Niets is frustrerender dan je trein over het spoor te moeten duwen en duwen. Het repareren van slechte modeltreinoperaties wordt veel gemakkelijker als u eenmaal de oorzaak leert diagnosticeren.
Modeltreinen afhankelijk van de rails voor hun kracht. Treinen zullen vertragen of afslaan als die verbinding wordt verbroken. Als uw treinen geen constante snelheid rond uw baanbaan behouden, zijn er een paar mogelijke oorzaken en sommige: simpele oplossingen.
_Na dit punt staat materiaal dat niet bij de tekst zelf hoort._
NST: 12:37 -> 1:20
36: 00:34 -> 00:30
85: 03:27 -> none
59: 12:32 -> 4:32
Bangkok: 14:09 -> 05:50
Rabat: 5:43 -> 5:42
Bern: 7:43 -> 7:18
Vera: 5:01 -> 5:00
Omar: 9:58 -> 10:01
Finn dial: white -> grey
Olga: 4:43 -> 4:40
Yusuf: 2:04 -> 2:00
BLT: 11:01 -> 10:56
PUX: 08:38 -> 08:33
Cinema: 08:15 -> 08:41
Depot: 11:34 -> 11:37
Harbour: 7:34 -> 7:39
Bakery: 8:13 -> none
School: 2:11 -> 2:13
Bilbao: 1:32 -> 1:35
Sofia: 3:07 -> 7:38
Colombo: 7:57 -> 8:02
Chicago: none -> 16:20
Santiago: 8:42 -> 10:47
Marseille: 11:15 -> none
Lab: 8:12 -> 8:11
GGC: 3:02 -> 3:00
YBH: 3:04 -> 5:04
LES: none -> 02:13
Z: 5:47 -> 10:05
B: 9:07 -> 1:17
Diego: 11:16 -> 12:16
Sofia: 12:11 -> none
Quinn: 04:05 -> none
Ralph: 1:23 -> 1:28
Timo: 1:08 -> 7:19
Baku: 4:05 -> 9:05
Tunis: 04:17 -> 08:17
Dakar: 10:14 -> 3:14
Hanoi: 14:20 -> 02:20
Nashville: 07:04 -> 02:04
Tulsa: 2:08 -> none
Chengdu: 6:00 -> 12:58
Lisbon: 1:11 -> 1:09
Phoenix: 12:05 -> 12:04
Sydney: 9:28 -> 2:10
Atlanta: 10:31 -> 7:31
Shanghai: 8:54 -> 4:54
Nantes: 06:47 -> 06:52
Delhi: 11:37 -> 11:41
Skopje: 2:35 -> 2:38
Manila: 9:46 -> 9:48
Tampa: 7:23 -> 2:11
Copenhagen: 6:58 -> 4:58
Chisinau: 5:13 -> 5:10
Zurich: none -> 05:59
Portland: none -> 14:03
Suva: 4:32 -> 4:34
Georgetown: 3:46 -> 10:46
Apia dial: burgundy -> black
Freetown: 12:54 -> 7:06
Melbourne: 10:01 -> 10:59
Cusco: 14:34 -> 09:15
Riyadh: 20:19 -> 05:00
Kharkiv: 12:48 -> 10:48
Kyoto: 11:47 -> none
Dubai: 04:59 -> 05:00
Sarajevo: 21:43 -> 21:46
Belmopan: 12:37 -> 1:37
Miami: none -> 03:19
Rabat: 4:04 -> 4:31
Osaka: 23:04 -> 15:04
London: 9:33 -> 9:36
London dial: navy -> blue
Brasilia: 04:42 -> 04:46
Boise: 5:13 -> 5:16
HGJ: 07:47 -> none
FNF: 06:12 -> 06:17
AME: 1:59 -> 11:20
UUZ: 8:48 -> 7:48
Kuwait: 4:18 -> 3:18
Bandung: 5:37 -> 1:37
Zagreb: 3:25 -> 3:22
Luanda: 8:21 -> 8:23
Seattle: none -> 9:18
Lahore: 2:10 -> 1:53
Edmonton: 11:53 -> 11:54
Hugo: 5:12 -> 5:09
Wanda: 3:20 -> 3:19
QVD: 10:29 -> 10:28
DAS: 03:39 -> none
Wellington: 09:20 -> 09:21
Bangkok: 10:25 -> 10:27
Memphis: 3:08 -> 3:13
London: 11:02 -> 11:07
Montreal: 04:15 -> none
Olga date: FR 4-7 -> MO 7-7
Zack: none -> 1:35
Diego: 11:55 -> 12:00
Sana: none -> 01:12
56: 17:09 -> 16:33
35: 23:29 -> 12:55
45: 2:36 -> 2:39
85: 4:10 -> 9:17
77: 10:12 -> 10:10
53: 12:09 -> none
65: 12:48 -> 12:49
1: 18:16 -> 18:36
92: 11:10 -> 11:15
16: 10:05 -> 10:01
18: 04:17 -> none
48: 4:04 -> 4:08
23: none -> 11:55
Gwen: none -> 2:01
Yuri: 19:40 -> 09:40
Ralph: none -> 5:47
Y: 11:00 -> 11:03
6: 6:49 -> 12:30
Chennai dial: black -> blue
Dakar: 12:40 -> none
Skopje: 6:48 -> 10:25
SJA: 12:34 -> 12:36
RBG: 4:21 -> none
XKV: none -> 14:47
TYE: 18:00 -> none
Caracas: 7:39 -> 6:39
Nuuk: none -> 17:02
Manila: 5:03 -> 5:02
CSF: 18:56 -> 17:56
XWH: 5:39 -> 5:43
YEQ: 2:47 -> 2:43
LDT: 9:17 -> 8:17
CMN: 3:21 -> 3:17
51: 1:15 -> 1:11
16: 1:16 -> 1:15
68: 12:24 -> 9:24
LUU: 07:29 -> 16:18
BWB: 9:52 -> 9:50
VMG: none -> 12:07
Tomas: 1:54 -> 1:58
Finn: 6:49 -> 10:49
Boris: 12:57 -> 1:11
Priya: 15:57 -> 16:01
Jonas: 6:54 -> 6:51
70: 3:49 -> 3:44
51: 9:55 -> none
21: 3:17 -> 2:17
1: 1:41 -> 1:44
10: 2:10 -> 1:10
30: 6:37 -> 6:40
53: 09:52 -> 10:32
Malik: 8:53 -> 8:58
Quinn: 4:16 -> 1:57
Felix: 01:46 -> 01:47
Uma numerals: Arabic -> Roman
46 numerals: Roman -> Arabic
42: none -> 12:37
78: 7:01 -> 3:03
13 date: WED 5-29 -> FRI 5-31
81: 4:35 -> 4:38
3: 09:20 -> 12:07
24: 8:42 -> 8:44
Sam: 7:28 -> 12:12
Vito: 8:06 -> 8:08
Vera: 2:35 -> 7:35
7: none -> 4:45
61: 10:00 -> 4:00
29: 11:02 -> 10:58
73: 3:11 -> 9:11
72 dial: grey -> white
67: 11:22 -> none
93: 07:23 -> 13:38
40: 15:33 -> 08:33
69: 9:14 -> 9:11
In de meeste gevallen krijgen uw treinen waarschijnlijk niet genoeg stroom en moet u de stroom van de stroomvoorziening verbeteren. Een spanningsval kan eenvoudig worden gecorrigeerd door meer aansluitingen toe te voegen. Het is normaal dat treinen een tijdje goed rijden en dan steeds slechter worden. Stof is een geweldige isolator, die de krachtstroom kan verstikken, en wat je ook doet, stof is overal. Uw lay-out moet regelmatig worden schoongemaakt om ervoor te zorgen dat deze goed blijft werken.
Spanningsdaling
Als je trein alleen op bepaalde plekken vertraagt of stopt, is het probleem waarschijnlijk spanningsverlies. Afstand en de verbindingen tussen baanvakken verzwakken de krachtstroom. Draai eventuele losse verbindingsstukken vast en leg, indien nodig, een tweede set draden van de voeding naar het spoor in het probleemgebied. Zorg ervoor dat u elke draad op de juiste rail aansluit.
Op grote terreinen, en met de meeste digitale commandobesturingssystemen, is een bus draad met feeders naar meerdere baanvakken wordt aanbevolen. Een zwaardere draad, nr. 14 tot nr. 10, afhankelijk van de schaal en lengte van de loop, is veel efficiënter dan de rails zelf. Kleinere voedingsdraden tussen de rail en de bus, maat nr. 20 tot nr. 18, kunnen zo vaak als nodig worden bevestigd. Meestal worden feeders om de zes tot twaalf voet bevestigd.
Je kan ook soldeer de railverbinders zich. Dit zal de spanningsval aanzienlijk verminderen en ook helpen bij het elimineren van knikken die ontsporingen kunnen veroorzaken. Het is een goed idee om een paar schrijnwerkers open te laten om het hele jaar door uitzetting en krimp mogelijk te maken.
Spoor en wielen schoonmaken
Vuil is de meest voorkomende oorzaak van sporadisch hardlopen. Het eerste teken van een probleem is meestal een flikkerende koplamp. Binnenkort zal uw locomotief afslaan, vooral bij lage snelheden. Voor een goede werking moeten zowel de baan als de wielen schoon blijven.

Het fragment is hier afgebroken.